◆ **SELECTED TEXT**
• • • •

This Saturday past, Shelley and I made a trip out to climb the Monument, a big, hollow, stair-filled column with a flaming orb on top. The Monument was built in the late 1600s to commemorate (the end of) the Great Fire of London, which destroyed most of the city. Some argue this should have been called the Counter-Productive Fire of London, but in the end, 'Great' won out.

The column is 202 ft high, and was built 202 ft away from the place where the fire started, at a bakers' house on Pudding Lane. From all reports, the baker was apologetic.
Still, tragedy is the mother of invention, and I think a few nifty ideas sprang from this one, the most notable perhaps being the oven-timer - though it is hotly pursued by the phrase, 'that's going to cost a lot of dough'.

• • • •

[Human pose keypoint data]
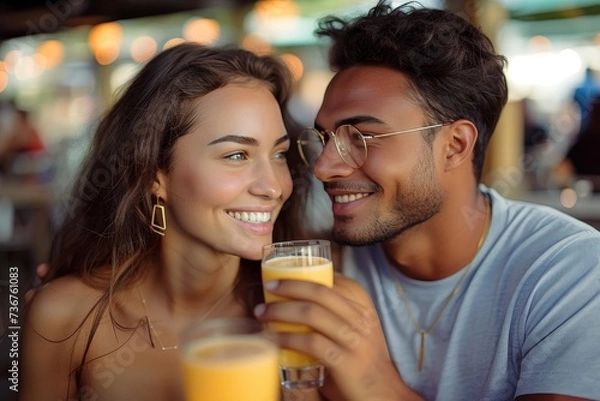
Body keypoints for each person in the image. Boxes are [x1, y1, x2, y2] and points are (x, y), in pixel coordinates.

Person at [254, 2, 600, 400]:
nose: (325, 167)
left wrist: (374, 383)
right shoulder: (319, 269)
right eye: (326, 139)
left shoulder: (567, 272)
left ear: (454, 146)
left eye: (361, 138)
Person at [20, 42, 347, 401]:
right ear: (153, 175)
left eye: (279, 154)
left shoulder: (303, 312)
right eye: (236, 154)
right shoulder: (64, 317)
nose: (273, 187)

• • • •

◆ **DIRECTIONS**
a: From the Monument text, extract the passage starting with "Still, tragedy is" and going on through "lot of dough'.".
b: According to the Monument text, how far from the fire's starting point was the column built?
Work from the Monument text alone and leave the rows aside.

◆ **RESPONSES TO THE TASKS**
a:
Still, tragedy is the mother of invention, and I think a few nifty ideas sprang from this one, the most notable perhaps being the oven-timer - though it is hotly pursued by the phrase, 'that's going to cost a lot of dough'.

b: 202 ft away.